Nichols was speaking at the HR in Hospitality annual conference, held yesterday at the Kimpton Fitzroy London hotel, where she urged delegates to reach out as ambassadors for the industry to schools and college as the uncertainity of Brexit continues to rumble on.

She explained that a skills shortage implied that the industry doesn't invest in its people, when it does. "When talking to government I say that it is a labour shortage that we are dealing with. We are forecast to have 200,000 fewer 18 to 24 year-olds that are UK-born by 2020 and we don't come out of that until 2030.

"The strongest message I've got when I tell government ministers that we need a migration policy that works, is that there aren't masses of bodies out there who are not able to get a job.

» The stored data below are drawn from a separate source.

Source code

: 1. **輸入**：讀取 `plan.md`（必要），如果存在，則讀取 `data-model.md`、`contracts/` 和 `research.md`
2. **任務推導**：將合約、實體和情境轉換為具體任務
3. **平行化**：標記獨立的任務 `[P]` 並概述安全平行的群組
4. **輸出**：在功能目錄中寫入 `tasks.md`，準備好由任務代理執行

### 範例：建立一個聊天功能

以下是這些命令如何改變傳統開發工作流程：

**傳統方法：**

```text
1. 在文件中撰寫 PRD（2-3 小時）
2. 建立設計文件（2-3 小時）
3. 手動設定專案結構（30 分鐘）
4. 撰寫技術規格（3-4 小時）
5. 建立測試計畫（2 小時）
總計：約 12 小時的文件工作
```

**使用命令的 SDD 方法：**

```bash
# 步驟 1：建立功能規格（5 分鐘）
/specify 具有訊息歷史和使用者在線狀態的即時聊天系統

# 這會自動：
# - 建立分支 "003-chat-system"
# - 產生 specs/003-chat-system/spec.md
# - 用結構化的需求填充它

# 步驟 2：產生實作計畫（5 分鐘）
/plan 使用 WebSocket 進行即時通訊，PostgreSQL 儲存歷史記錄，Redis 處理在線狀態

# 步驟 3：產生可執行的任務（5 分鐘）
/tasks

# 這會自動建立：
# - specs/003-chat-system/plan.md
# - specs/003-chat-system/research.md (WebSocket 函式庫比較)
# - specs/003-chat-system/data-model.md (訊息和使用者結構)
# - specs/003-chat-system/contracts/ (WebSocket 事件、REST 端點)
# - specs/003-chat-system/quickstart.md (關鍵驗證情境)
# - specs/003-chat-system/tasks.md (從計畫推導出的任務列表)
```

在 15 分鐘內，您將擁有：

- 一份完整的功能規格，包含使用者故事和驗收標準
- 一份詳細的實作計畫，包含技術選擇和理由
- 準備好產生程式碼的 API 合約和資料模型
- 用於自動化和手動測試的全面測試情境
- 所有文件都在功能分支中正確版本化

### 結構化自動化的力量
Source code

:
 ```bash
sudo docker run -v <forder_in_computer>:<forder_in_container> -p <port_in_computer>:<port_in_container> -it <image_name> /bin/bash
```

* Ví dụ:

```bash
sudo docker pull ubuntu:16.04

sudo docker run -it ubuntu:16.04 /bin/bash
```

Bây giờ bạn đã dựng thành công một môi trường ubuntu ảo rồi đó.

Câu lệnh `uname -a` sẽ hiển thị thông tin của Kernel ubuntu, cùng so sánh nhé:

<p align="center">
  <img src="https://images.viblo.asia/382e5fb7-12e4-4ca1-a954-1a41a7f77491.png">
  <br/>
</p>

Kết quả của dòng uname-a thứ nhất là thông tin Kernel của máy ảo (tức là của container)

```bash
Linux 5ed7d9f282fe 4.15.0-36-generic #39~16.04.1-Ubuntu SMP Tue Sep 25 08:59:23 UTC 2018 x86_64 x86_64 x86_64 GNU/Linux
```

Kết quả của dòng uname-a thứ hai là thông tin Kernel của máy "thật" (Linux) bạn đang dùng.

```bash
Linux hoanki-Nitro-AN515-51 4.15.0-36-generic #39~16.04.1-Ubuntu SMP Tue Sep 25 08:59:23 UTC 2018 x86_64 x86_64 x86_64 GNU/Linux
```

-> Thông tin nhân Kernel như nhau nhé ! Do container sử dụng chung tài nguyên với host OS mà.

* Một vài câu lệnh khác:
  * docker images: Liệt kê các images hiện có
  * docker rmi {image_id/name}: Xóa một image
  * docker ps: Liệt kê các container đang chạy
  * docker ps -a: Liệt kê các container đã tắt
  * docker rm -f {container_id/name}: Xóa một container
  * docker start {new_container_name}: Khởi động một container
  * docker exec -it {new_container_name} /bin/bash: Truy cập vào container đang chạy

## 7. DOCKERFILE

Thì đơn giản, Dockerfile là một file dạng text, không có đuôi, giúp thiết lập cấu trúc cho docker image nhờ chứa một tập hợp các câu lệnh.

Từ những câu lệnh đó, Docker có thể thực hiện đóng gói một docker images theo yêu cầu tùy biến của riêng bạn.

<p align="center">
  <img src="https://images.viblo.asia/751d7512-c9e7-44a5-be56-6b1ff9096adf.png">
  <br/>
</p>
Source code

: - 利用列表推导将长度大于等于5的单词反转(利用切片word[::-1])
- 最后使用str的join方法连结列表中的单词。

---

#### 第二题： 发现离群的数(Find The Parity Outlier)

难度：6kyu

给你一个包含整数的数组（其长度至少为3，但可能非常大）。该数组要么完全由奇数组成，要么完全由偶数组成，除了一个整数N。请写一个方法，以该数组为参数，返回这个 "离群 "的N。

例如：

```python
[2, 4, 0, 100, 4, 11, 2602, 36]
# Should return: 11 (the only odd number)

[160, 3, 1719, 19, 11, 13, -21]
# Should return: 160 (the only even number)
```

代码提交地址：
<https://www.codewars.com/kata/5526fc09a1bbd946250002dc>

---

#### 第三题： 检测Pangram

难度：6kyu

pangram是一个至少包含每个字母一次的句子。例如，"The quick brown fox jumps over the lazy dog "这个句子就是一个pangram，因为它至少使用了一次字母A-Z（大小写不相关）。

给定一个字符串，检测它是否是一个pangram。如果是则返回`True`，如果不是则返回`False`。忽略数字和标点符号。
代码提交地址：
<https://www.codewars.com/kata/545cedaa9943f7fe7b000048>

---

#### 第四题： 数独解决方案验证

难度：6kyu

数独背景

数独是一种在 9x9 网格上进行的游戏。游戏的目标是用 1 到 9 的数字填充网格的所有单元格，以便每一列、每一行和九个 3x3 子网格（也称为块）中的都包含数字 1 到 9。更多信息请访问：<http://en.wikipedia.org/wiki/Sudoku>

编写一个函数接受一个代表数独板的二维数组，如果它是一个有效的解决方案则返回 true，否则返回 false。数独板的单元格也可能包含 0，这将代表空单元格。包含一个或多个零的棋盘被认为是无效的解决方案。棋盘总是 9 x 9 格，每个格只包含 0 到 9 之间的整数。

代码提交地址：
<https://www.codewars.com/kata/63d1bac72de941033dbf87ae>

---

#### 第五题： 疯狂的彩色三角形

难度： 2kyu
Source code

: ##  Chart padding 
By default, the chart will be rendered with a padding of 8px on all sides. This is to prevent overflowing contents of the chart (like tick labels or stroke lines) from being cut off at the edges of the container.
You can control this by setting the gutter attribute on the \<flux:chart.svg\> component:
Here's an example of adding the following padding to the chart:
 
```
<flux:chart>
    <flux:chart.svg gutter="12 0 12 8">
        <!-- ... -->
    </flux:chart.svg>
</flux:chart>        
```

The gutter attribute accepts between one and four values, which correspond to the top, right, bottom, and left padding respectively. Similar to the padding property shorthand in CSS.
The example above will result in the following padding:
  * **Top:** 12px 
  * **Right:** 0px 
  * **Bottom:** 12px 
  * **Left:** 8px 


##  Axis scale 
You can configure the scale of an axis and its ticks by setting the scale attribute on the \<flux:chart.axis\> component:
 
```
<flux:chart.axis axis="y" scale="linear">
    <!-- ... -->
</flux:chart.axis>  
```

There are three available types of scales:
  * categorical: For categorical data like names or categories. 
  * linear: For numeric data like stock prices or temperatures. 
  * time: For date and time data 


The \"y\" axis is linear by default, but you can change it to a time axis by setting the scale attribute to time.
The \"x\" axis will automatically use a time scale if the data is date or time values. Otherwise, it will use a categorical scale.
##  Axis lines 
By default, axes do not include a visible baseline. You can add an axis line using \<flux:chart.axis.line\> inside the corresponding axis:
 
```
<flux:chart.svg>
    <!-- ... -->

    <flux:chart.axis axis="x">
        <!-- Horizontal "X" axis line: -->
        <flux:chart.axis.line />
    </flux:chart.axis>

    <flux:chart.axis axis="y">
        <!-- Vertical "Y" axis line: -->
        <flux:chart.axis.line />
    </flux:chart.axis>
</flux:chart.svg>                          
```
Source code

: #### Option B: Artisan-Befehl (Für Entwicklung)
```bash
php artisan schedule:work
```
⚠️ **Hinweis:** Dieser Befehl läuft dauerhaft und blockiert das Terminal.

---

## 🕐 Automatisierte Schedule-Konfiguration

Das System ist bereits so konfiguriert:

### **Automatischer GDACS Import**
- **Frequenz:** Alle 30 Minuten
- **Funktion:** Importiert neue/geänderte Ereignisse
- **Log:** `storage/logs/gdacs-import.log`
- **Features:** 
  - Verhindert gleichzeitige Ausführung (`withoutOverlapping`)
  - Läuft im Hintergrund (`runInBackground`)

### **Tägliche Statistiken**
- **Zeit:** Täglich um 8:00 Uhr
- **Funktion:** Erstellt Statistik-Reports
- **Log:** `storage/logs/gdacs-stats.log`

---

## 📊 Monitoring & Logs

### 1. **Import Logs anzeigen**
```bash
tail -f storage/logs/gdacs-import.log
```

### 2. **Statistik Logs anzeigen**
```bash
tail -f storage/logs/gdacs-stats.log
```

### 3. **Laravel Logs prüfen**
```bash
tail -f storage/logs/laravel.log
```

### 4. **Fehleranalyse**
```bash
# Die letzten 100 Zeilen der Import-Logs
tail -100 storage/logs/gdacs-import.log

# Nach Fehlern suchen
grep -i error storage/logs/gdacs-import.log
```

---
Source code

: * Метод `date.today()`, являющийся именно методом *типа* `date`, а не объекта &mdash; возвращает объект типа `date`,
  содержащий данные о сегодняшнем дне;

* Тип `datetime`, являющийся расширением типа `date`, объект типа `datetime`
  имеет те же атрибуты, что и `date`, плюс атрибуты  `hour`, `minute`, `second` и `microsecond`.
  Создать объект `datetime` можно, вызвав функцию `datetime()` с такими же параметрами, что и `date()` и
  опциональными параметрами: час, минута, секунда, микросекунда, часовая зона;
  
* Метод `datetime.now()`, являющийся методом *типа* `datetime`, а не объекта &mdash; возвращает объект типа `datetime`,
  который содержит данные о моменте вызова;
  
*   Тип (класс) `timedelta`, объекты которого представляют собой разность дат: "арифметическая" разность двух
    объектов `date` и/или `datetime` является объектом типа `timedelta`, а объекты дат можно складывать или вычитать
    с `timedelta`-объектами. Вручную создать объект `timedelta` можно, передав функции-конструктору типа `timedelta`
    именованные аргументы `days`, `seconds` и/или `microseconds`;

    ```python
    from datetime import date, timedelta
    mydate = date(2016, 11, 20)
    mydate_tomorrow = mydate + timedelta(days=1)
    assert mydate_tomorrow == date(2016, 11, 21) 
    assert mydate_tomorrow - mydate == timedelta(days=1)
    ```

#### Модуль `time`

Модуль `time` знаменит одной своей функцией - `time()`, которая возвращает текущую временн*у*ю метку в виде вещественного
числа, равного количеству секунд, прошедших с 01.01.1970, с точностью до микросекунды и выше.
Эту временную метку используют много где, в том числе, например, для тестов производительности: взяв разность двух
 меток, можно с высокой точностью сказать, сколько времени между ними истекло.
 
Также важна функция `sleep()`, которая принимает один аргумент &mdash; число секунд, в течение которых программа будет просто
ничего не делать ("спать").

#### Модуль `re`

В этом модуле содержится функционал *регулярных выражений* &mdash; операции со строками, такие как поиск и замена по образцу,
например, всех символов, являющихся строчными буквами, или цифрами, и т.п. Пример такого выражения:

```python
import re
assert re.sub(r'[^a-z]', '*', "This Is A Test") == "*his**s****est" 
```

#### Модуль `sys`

When you've got unemployment rates down below 4% and short-term unemployment in London down to 2%, you have got to face the fact that we are at full employment.

Nichols told the conference that UKHospitality would provide ambassadors from the industry with all the "information and details" to go into schools and sell hospitality as a sector that can offer a career path.

"It is not about young people with no skills, who don't know what to do and with no qualifications, it is about capturing the aspirational 16, 17 and 18 year olds who want to have a fantastic career and want to look at something like marketing, law, finance.

"We want to show you can have much more fun in hospitality being an accountant than you could do being an accountant in a widget factory. We should be celebrating that.

Nichols also highlighted the benefits of building links with higher education colleges and sixth form colleges. "As the new T-levels are rolled out, there will be automatic requirements for three month industrial placements. Students don't need to be studying hospitality to do a placement in your business.

"We should not just be targeting those children who have decided they want to work in hospitality, but going out more generally to explain that we could provide good quality industrial placements in order to build potential recruits for tomorrow."